July 23, 2014 Leave your thoughts

Bisphosphonates are often associated with Gastro Esophageal Reflux Disease (GERD).  When GERD cannot be adequately controlled by medication, we cannot use oral bisphosphonates.  Yet there is an advantage to taking a medication which will accumulate in bone and last well beyond the last dose.  That is where Reclast shines.

Reclast (Zolendronate in osteoporosis dose) is given IV.  Intravenous (IV) means no Gastro-Intestinal issues at all.  Therefore persons with Irritable Bowel Syndrome (IBS), or Crohn’s, or Colitis can take Reclast.  The once a year dosing is convenient.  But giving a whole year of medication all at one time requires extra care.

Bisphosphonates, including Reclast, are excreted through the kidneys.  Too high a concentration of bisphosphonate can damage older or failing kidneys.  Therefore, we are careful to infuse Reclast slowly and with lots of hydration.  Most docs avoid giving Reclast to persons with kidneys that already have problems.

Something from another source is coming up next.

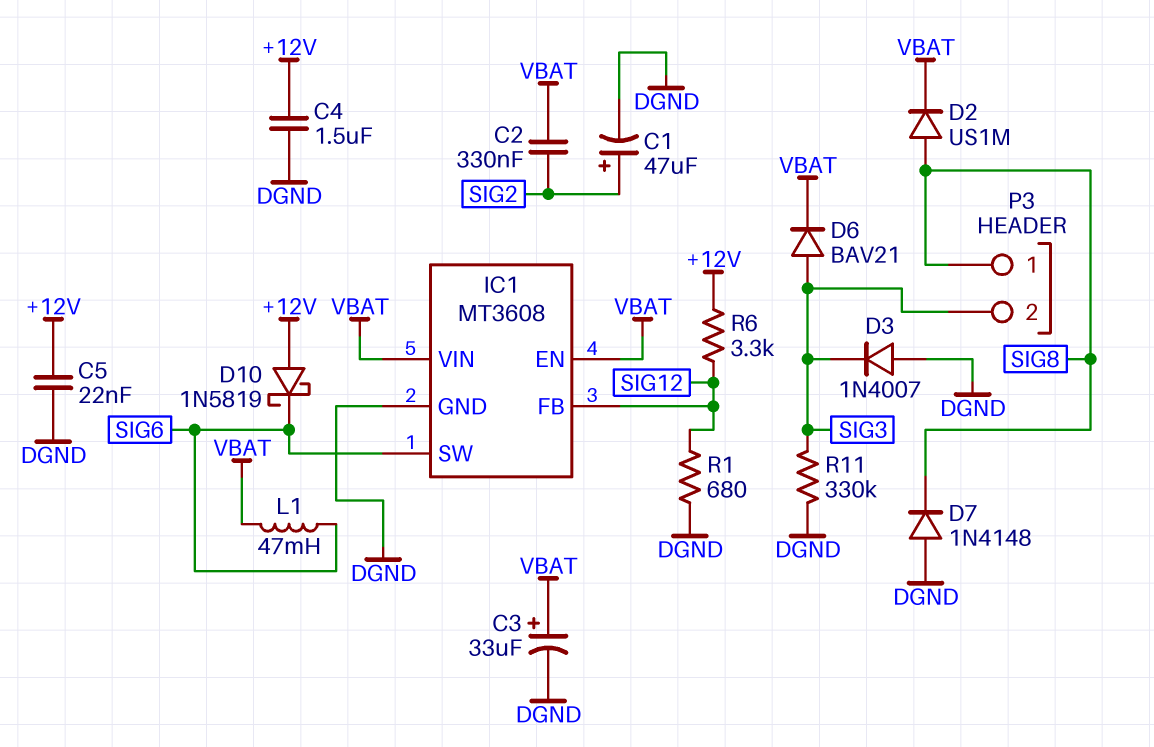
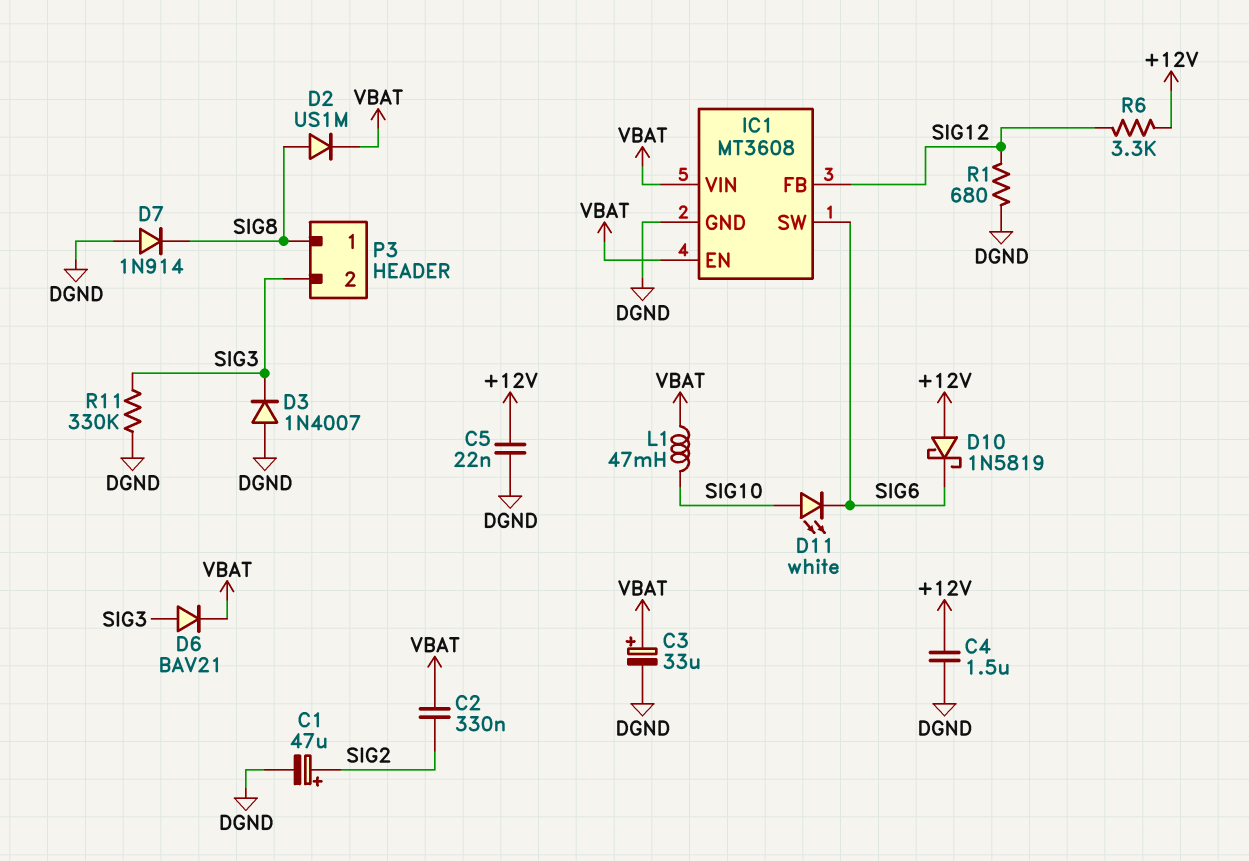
D7: diode 1N4148 (A DGND, K SIG8) -> diode 1N914 (A DGND, K SIG8)
D11: none -> LED white (A SIG10, K SIG6)
L1: 47mH (SIG6, VBAT) -> 47mH (SIG10, VBAT)

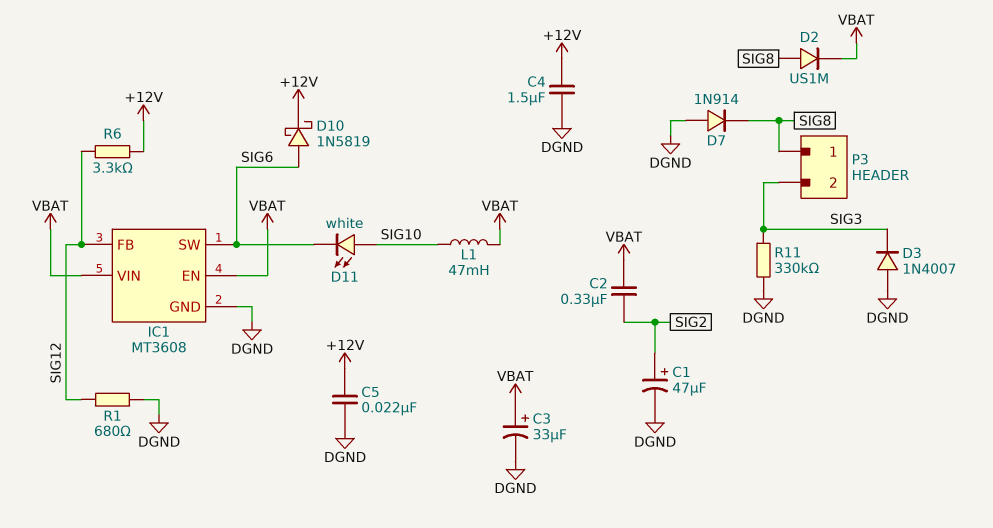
D6: diode BAV21 (A SIG3, K VBAT) -> none
D10: schottky 1N5819 (A +12V, K SIG6) -> schottky 1N5819 (A SIG6, K +12V)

Reclast’s Package Insert sets a GFR (a measure of kidney function) of 35 as the lowest recommended level. Most docs limit Reclast to patients with a GFR of 45 or better.  And you always need to drink more water than usual for the first 3 to 5 days after a dose of Reclast.  Failure to do so increases your chance of Acute Phase Reaction (flu-like symptoms), if this is your first encounter with a bisphosphonate.  More about that next time.

If you want a bisphosphonate with no GI side effects, and the convenience of once a year dosing, Reclast may be the osteoporosis medication for you.